Exercise prompt: Return, from the listing that follows, each line containing the word "data".

*** Opening of Material provided ***

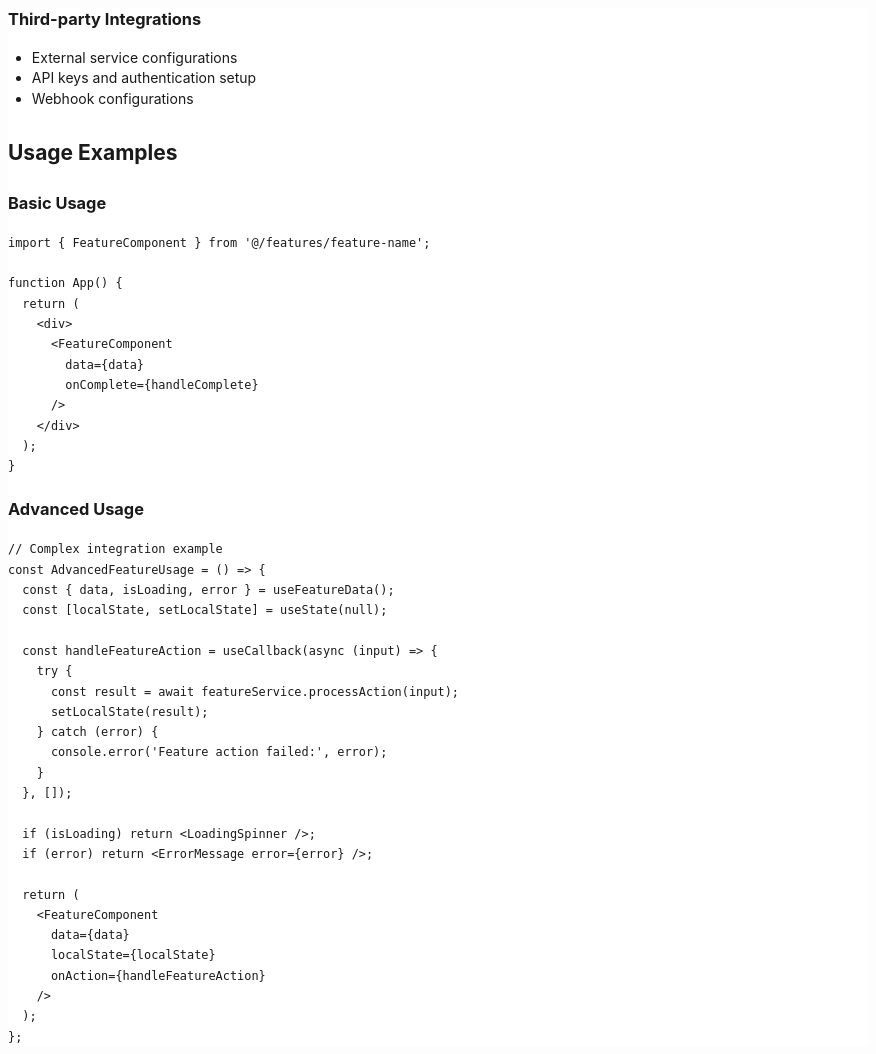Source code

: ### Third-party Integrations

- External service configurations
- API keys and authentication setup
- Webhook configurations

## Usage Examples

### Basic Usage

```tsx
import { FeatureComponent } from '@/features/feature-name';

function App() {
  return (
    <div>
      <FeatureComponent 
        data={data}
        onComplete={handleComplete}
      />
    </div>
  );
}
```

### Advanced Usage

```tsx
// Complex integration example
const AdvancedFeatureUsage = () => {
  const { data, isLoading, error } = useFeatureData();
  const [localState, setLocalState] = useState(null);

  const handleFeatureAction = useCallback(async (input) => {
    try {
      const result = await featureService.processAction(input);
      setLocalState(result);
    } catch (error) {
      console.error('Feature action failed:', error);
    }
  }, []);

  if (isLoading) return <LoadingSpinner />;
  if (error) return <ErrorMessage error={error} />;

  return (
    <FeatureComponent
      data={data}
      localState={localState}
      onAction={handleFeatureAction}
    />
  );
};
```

*** Close of Material provided ***

Answer to this exercise:
        data={data}
  const { data, isLoading, error } = useFeatureData();
      data={data}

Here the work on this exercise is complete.